Apr
18
2008
This has to be a new low for the Recording Industry Association of America (RIAA). Read about the brilliant strategy of suing a homeless man for infringement here. Sure, infringement is infringement; but remind me again how suing children, the elderly, dead people, and homeless individuals really helps its image? Understandably, the RIAA follows IP addresses to people, but could it be that the legal team is starting to realize just how absurd the lawsuit strategy is and doing things like this to bring on its own demise?
Apr
16
2008
Today’s New York Times ran an article about a fascinating lawsuit being filed against Georgia State University by three large academic publishers: Cambridge University Press, Oxford University Press and Sage Publications. The publishers contend that Georgia State University professors have engaged in “systematic, widespread and unauthorized copying and distribution of a vast amount of copyrighted works” and that these faculty members ought to obtain permission and pay licensing fees to utilize the copyrighted works.
What’s interesting about this lawsuit is that members of educational institutions - including faculty and students - have been granted the right to copy and distribute substantial portions of copyrighted works for the purpose of teaching, discussion, scholarship, and research; this is what is known as educational fair use. Unlike the general fair use principle outlined by the 1976 Copyright Act, the principles guiding educational fair use are something of a “treaty” between publishers and educators - an agreement to provide “greater certainty and protection” to members of the academic community. According to the aforementioned publishers, Georgia State University faculty have violated that treaty, copying and distributing much more copyrighted work than acceptable under the agreed upon guidelines.

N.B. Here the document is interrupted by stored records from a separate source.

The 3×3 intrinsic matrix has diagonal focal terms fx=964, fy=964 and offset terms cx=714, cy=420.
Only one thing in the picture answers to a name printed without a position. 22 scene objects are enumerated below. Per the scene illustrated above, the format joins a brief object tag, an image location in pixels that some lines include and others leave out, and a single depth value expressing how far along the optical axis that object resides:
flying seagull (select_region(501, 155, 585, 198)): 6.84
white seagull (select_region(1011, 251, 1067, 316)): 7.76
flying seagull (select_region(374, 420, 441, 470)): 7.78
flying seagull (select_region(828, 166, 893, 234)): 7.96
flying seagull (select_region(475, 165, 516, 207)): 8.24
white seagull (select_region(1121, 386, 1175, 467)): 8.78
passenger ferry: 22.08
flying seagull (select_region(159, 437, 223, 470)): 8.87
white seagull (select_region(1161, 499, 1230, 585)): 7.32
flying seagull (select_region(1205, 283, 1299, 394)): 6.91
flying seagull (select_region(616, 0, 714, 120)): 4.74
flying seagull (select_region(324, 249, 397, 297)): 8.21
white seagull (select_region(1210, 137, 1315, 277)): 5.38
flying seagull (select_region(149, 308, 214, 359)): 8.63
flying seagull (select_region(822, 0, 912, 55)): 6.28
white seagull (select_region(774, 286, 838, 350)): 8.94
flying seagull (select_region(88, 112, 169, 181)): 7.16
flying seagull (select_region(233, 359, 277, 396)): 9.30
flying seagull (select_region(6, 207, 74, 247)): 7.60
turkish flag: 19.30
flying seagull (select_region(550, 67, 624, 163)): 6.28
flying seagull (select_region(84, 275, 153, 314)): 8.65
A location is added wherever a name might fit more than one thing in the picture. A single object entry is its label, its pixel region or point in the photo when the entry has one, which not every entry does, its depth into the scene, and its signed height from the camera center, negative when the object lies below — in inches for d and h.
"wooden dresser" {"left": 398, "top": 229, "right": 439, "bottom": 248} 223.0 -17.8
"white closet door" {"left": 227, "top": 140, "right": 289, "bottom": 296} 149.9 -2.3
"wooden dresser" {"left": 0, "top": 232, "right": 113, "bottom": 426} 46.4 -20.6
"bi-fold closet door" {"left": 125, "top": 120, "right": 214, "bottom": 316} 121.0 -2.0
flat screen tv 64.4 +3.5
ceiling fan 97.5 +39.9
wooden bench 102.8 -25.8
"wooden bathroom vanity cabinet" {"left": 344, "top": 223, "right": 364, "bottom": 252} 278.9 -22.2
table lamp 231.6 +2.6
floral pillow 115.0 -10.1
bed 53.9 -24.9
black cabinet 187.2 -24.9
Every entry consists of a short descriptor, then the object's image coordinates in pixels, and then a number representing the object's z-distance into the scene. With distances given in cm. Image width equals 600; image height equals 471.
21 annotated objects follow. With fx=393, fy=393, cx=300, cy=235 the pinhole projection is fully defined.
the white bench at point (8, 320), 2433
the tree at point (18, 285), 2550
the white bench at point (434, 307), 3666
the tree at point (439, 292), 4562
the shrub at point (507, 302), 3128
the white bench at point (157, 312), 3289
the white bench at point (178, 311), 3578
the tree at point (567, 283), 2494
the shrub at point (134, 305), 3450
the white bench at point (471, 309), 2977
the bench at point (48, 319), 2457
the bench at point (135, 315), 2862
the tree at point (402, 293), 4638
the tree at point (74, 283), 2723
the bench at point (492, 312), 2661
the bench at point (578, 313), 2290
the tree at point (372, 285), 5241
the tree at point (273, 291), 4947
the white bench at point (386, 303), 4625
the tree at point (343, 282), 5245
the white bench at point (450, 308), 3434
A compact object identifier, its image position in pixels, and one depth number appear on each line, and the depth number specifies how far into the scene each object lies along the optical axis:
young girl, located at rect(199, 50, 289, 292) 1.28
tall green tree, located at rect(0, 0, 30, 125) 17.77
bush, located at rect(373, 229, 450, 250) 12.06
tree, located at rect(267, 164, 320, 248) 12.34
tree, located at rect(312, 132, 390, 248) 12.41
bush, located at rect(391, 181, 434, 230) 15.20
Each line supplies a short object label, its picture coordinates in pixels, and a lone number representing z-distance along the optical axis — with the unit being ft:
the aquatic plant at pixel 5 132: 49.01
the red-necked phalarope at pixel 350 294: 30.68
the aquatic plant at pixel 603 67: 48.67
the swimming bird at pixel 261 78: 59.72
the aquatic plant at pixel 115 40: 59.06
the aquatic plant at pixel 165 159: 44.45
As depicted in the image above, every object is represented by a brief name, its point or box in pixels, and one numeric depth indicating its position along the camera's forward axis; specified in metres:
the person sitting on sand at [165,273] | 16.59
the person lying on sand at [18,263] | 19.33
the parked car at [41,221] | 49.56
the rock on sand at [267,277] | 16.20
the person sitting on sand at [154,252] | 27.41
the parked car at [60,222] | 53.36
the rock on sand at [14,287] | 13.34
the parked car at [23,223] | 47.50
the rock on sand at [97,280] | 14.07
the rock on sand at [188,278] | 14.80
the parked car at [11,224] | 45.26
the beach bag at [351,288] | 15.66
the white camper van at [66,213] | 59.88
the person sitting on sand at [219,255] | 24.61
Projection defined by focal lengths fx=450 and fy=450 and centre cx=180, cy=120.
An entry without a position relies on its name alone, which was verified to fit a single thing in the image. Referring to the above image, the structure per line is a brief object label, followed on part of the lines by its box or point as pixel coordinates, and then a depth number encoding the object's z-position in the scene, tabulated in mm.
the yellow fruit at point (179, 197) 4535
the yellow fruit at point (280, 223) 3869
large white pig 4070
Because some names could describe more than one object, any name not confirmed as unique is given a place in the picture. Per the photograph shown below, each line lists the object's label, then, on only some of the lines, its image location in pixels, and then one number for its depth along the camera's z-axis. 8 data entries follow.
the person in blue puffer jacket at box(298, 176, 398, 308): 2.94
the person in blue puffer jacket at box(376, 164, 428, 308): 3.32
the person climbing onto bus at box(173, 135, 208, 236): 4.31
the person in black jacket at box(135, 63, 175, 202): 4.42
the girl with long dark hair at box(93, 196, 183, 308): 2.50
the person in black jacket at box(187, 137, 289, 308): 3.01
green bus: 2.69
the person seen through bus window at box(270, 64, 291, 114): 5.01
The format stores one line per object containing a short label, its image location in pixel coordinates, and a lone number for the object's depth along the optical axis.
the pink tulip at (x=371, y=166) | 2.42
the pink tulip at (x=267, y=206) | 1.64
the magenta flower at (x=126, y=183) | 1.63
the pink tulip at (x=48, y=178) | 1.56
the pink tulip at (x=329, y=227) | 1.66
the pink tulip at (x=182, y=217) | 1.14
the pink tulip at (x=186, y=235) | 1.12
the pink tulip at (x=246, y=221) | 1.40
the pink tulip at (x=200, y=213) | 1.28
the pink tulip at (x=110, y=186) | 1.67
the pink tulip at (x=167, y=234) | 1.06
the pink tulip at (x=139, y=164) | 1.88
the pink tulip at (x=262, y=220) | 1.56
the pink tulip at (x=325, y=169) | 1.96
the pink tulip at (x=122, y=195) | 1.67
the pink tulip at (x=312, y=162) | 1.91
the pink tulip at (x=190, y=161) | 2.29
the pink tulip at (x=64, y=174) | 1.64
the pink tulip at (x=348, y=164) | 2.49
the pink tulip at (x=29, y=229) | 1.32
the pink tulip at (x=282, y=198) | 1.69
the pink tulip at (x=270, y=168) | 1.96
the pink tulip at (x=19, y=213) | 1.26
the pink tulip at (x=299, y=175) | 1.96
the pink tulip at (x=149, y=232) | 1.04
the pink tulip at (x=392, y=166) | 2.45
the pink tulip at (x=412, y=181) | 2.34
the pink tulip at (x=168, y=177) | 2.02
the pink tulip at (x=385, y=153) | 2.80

This will certainly be a worthwhile story to watch. Here at the University of Michigan, we have been discussing the notion of fair use in the context of Open Educational Resources initiatives. And, while the New York Times article rightly points out how most lawsuits of this sort are resolved during litigation, I can only hope that whatever does come of this will help bring new light to the need for a rigorous discussion about fair use and digital media, fair use and the digital age.